▸ Extrait:
En France, tout le monde a été résistant même le chat de ma voisine

                                                                                                                                                                                                                                                 J’avoue, jusqu’à hier, le grand nigaud que je suis ignorait tout de Zaz.

Sa vie, son œuvre et même la taille de ses souliers.

Il a fallu qu’elle se risque à déclarer dans des propos quelques peu tarabiscotés qu”’à Paris sous l’occupation, il y avait une forme de légèreté. On chantait la liberté alors qu’on ne l’était pas totalement” pour qu’elle entre de plain-pied dans le grand livre de l’Histoire de France.

En moins de temps qu’il en a fallu à l’armée allemande pour atteindre le cœur de la capitale lors de la bataille de mai et juin 40, son sort était scellé.

Zaz était une suppôt du zemourisme, la papesse du renouveau national, la porte-parole des Gringoires des temps modernes, la suffragette des marinettes en culotte courte, la dépositaire attitrée de la pensée du Maréchal.

Encore un peu et on la tondait en direct sur le plateau de Vivement Dimanche avec Michel Drucker dans le rôle du barbier de Belleville.

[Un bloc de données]
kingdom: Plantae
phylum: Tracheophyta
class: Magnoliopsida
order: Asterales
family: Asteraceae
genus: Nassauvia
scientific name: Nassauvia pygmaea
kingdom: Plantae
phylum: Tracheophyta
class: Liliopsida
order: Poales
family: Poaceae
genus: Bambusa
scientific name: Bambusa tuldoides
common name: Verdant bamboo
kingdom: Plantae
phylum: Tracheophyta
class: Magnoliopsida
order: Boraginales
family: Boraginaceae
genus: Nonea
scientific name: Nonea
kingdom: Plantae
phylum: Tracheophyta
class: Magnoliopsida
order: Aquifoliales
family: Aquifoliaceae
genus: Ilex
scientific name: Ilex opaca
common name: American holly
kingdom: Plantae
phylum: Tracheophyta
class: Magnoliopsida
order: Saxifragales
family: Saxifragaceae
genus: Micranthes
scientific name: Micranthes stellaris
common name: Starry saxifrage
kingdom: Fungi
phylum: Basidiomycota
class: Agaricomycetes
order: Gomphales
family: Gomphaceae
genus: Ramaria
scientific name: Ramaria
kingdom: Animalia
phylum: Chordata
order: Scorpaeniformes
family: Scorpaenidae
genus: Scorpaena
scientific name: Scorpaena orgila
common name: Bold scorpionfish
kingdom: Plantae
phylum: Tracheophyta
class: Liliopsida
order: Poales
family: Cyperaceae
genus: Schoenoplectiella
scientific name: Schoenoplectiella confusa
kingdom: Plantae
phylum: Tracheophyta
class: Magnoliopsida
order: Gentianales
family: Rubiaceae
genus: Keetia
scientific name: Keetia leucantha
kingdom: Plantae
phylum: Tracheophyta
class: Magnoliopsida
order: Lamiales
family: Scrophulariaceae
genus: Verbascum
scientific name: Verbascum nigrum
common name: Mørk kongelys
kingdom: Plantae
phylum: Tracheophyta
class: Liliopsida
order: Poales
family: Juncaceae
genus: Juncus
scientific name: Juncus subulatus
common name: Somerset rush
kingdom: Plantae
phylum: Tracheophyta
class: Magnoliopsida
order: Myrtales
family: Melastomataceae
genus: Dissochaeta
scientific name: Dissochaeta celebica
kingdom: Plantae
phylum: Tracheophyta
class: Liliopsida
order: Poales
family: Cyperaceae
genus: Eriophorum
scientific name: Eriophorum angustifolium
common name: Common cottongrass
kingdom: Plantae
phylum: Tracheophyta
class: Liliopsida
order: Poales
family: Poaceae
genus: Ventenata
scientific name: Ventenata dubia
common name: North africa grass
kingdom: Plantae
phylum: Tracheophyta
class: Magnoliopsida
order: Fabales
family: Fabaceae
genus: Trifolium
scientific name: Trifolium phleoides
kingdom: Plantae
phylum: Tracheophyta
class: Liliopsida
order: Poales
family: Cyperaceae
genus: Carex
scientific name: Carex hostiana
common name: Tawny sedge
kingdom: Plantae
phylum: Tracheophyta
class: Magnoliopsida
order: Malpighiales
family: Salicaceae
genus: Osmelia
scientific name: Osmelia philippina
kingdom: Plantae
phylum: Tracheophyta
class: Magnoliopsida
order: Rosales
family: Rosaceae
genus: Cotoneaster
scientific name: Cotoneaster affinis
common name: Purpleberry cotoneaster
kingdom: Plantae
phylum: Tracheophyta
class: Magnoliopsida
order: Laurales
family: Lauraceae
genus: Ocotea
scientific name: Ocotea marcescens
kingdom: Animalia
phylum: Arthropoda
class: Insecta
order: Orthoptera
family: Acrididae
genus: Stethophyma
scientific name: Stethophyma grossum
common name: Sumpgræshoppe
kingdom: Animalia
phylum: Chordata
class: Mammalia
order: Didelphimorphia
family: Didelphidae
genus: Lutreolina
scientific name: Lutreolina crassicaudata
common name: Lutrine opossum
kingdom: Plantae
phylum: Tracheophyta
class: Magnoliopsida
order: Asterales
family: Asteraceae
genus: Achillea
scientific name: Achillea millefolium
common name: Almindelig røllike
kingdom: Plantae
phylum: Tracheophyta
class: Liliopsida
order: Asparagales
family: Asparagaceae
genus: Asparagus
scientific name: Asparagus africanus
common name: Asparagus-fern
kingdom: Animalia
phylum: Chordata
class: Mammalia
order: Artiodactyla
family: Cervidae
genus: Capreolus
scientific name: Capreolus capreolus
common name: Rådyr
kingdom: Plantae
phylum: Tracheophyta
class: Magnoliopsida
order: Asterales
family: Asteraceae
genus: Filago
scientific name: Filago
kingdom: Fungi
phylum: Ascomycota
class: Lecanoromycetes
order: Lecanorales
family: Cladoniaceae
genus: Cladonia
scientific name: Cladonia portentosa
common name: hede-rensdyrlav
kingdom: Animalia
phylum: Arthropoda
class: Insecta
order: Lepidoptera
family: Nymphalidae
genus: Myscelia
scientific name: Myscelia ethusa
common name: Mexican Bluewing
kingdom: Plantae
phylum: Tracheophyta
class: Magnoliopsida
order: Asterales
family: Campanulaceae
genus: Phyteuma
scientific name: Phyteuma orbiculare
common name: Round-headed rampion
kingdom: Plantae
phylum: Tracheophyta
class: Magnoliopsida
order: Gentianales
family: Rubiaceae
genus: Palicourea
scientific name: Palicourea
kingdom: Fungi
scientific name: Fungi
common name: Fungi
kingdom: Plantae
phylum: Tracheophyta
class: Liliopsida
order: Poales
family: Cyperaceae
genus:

▸ Consigne 1:
Répondez à ces questions sur le billet consacré à Zaz :
(a) Jusqu'à quand la personne qui écrit ignorait-elle tout de Zaz ?
(b) Dans quelle ville Zaz situe-t-elle « une forme de légèreté » sous l'occupation ?
(c) Quelle émission est citée dans la dernière phrase ?
▸ Consigne 2: Poursuivez, s'il vous plaît, le billet consacré à Zaz à partir de sa dernière phrase.
Les enregistrements constituent un matériau distinct.

▸ Réponse finale 1:
(a) Jusqu'à hier.
(b) À Paris.
(c) Vivement Dimanche.

▸ Réponse finale 2:
C’est qu’on ne plaisante pas sur un tel sujet en France.

La France a tellement eu à souffrir de l’occupation, elle a été si éprouvée dans son cœur et dans son âme que de prétendre qu’elle eût pu durant quelques temps s’accommoder d’une manière ou d’une autre de la présence allemande en son sol relève désormais du crime de haute trahison.

C’est entendu, la France, toute la France, de Dunkerque à Marseille, de Brest à Strasbourg, de Bordeaux à Nancy, a souffert, la France a combattu, la France a résisté et la France a triomphé.

La collaboration n’a été l’affaire que d’une poignée de crapules attendries par la figure toute paternelle du Maréchal, la milice un rassemblement de quelques écervelés rincés à l’eau de Vichy, les rafles un simple accident de parcours, les dénonciations une fantasmagorie victimaire et la prétendue soumission volontaire à l’Allemagne Nazie un affreux contre-sens historique.

D’ailleurs tout le monde autour de vous jurera sur la tête du Général que ses grands-parents ont caché des Juifs pendant la guerre, que dès le 18 juin ils se sont empressés de rejoindre les rangs de la résistance, que grand-papa pissait à la raie d’Adolf tandis que grand-maman transportait dans son cabas des munitions pour aider à faire sauter les trains.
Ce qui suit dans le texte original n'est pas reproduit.